WHAT THE TASK ASKS: Copy every line of the entries below character for character, without changing anything.

RECORDS SUPPLIED:
[Start of section]

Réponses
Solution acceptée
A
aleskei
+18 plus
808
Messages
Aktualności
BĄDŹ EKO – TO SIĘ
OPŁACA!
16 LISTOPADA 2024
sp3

[End of section]

WRITTEN ANSWER:
Réponses
Solution acceptée
A
aleskei
+18 plus
808
Messages
Aktualności
BĄDŹ EKO – TO SIĘ
OPŁACA!
16 LISTOPADA 2024
sp3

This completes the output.